こんな状況では、当然、自分の身分を明かして自分を『守る』しかないでしょう。


「里美・リナさんの実のお母さんは、以前我が家で家政婦をしていました。彼女は悪意を持って、私と里美・リナさんの人生を入れ替えたのです」

私は驚くべき事実を、平然と口にした。

「ですが、私の両親は善良なので、里美・リナさんを養女として引き取ることにしました。彼女はこれからも私の家にいることができます」


大金持ちの家のスキャンダルを聞いたクラスメイトたちは、驚きの表情を浮かべ、私と里美・リナの間で視線を行き来させていた。

「本当なの? 里美・リナって偽物のお嬢様だったんだ」

「確かに、この転校生は里美夫人によく似ている……」


里美・リナはこれらの噂話に耐えられず、低く叫んだ。

「黙りなさい!」

教室は即座に静まり返った。


私は彼女の憎しみのこもった視線を浴びながら、荒らされた空席の前まで歩き、ぐるりと見回した。誰も私と目を合わせようとしない。

「これはどういうことかしら?」

私は笑いながら尋ねた。


担任の顔色が変わった。すぐに机と椅子を取り替えさせ、数人の男子生徒が立ち上がって手伝いを申し出た。あっという間に、新しい机と椅子が運ばれ、新しい教科書も用意された。

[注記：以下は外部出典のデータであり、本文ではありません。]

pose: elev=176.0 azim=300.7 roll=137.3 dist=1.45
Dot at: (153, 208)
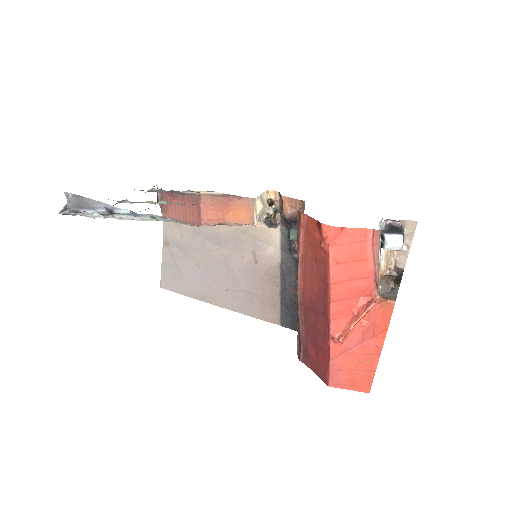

里美・リナは私のすぐ後ろの席に座っており、歯ぎしりしながら低い声で言った。

「よくもパパやママを差し置いて、このことを公表したわね。パパたちが許すはずがないわ」


彼女の愚かさに、私は笑いがこみ上げてきた。

「私は彼らの実の娘よ。ただ事実を述べただけ。彼らがどうこうできるかしら?」


私の言葉は里美・リナの痛いところを突いたようで、彼女は荒々しい声を出した。

「思い知らせてやるわ。誰が里美グループ唯一のお嬢様なのかをね」


休み時間になると、彼女は教室を出て行き、その後の二時間は戻ってこなかった。

昼食時、ある男子生徒が私に伝言を持ってきた。


藤原・レンが学生会室で会いたい、と。


里美グループと藤原グループは、京都の二大巨頭と称されている。

藤原・レンは藤原グループの次期後継者だ。

彼は幼い頃から里美・リナと婚約していた。

二人は幼馴染で、深い絆で結ばれている。


里美・リナが私に屈辱を味わわされたのだから、藤原・レンが私に会いたいというのは、里美・リナのために報復するためだろう。

二大グループの後継者がどちらも彼女をこれほど寵愛しているのだから、里美・リナが私に対して強気な発言をするのも無理はない。


この学校の学生会は、京都の財界トップ層の子弟たちによって独占されている。

学生会室に行って、これらの後継者たちに会えるとは、楽しみだ。